WINTERBERG. Mehr als glimpflich endete ein spektakulärer Lkw Unfall an der Winterberger Daubermühle in Richtung Züschen am frühen Montagmorgen. „Unfall mit Eingeklemmten in Lkw“, war die Alarmmeldung für den Löschzug Winterberg, den Rettungsdienst der Wache Winterberg und die Polizei gegen viertel nach fünf.

Erleichterung gab es aber bereits kurz nach dem Eintreffen an der Unfallstelle auf der abschüssigen und kurvenreichen B 236: Der Lkw Fahrer hatte das Führerhaus selbstständig verlassen können und war bereits auf der Straße unterwegs. Vorsorglich wurde er dennoch mit dem Rettungswagen ins Winterberger Krankenhaus gebracht.

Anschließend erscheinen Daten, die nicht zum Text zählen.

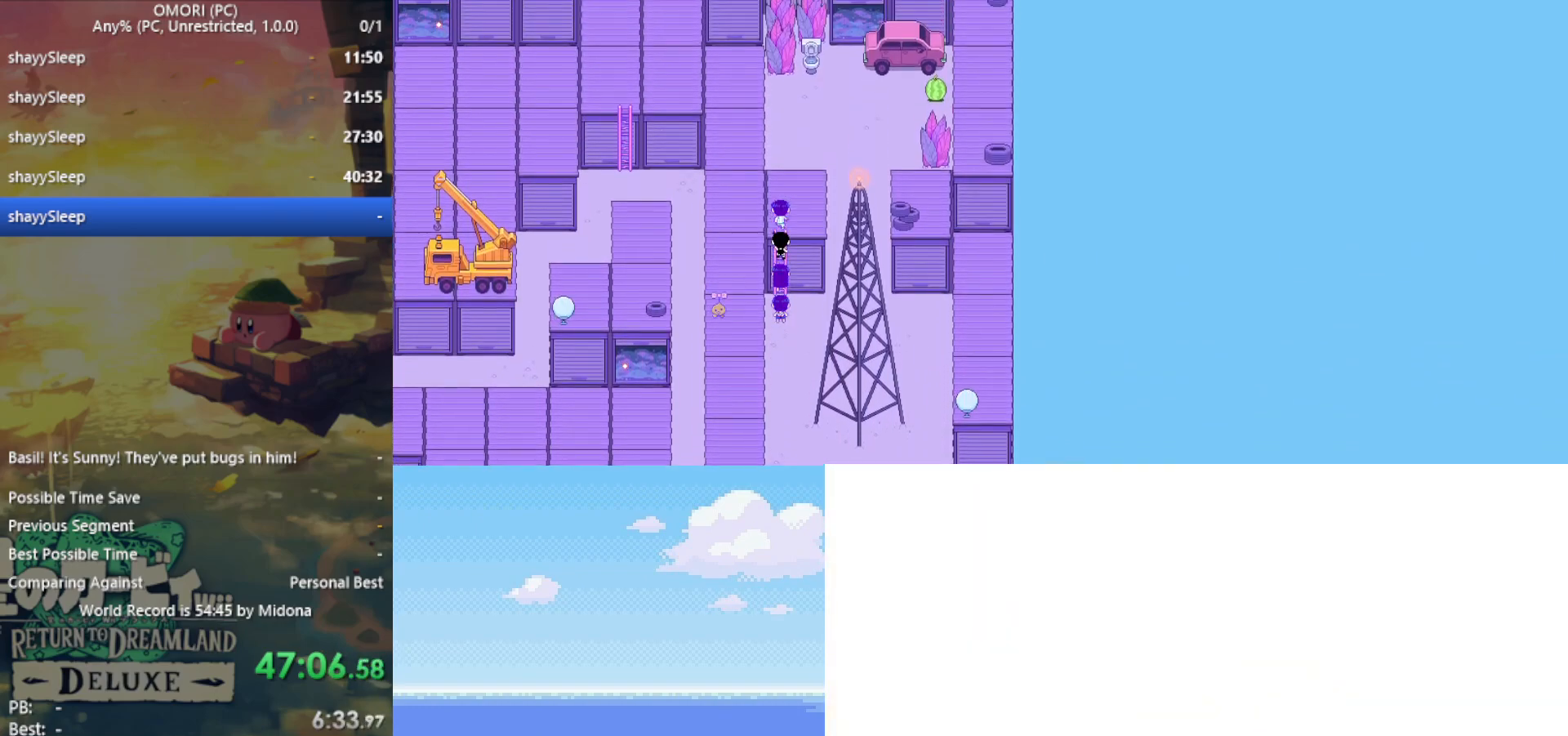
{"keys": ["up"], "events": [[283, "left", "up"], [283, "up", "down"]]}
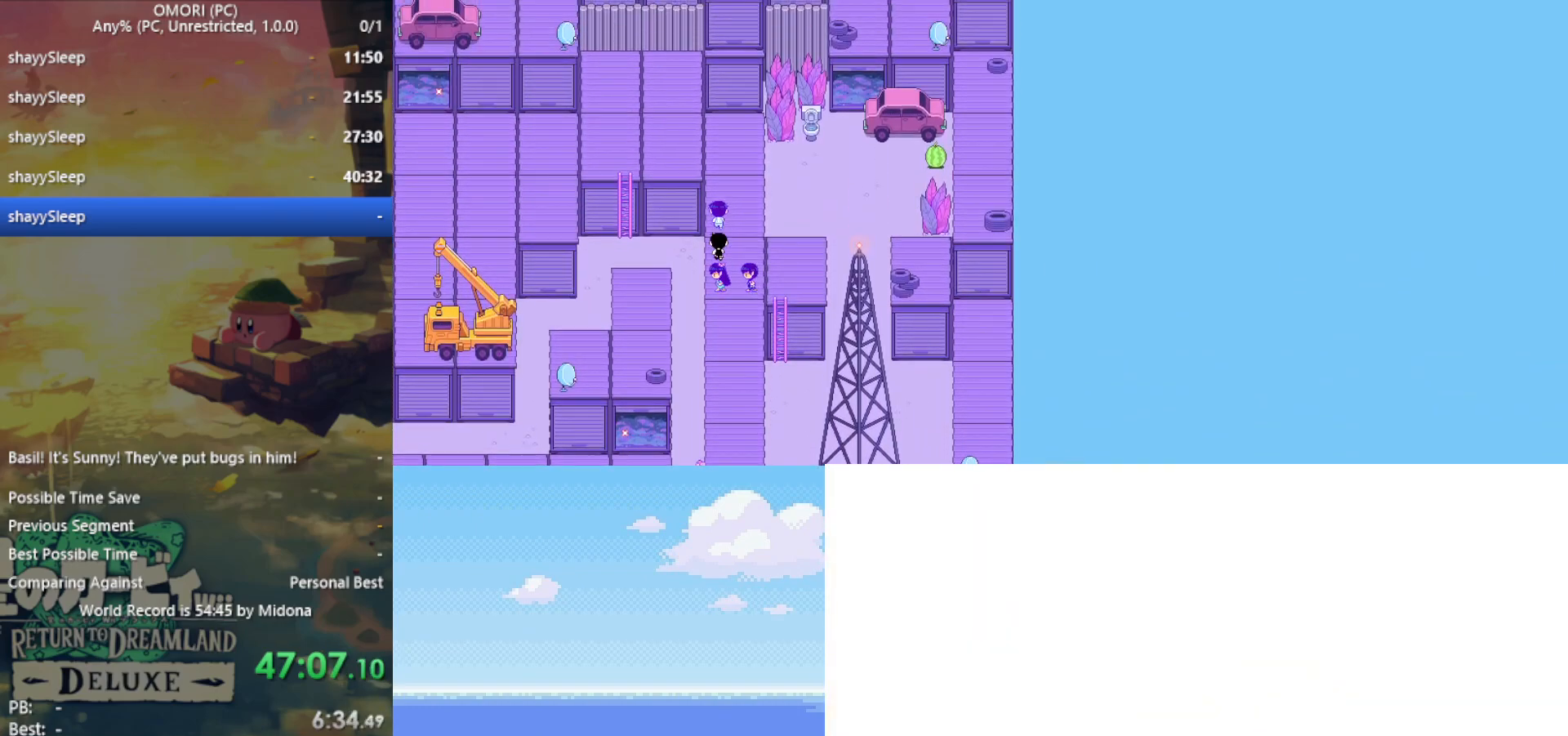
{"keys": ["down"], "events": [[150, "left", "down"], [200, "up", "up"], [467, "down", "down"], [467, "left", "up"]]}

Sein Lkw – 40 Tonnen schwer und mit Kunststoffteilen beladen – hatte im Bereich einer Rechtskurve die Leitplanken durchbrochen und war dann kopfüber in einen steilen Abhang gestürzt. Gehalten lediglich von zwei Fichten, die dort standen.

Die Kameraden der Winterberger Feuerwehr leuchteten unter der Einsatzleitung von Zugführer Tim Braun die Einsatzstelle großräumig aus und pumpten aus einem der beiden Tanks mehrere hundert Liter Kraftstoff ab. Der Tank war beim Unfall aufgeschlagen und nur so konnte die Feuerwehr rasch eine größere Umweltgefahr verhindern, auch wenn das Andere vor Ort nicht nachvollziehen konnten.

Nachdem der Diesel abgepumpt und aufgefangen worden war, kam auch der Landesbetrieb Straßen zum Einsatz. In guter Zusammenarbeit mit der Feuerwehr wurden die vom Lkw zerstörten Leitplanken und die Pfosten klein geschnitten und mittels Greifzange auf den Baustellen Laster geladen, um die spätere Bergung durch ein Spezialunternehmen vorzubereiten. Außerdem stellte die Feuerwehr den Brandschutz sicher und leitete den Verkehr an der Unfallstelle vorbei, solange noch kein schweres Gerät des Bergungsunternehmens eingetroffen war, was die ganze Breite der drei Fahrspuren benötigte.

Warum der Lkw von der Fahrbahn abgekommen und in die Böschung gestürzt war, war zunächst unklar. Möglicherweise könne er von einer Sturmböe erfasst worden sein, hieß es vor Ort.

Der Einsatz von Feuerwehr, Landesbetrieb Straßen NRW und Bergungsunternehmen dauert derzeit noch an. Der Verkehr wird aktuell über Ampeln an der Unfallstelle vorbeigeleitet, im weiteren Verlauf wird aber eine längere Vollsperrung nötig werden.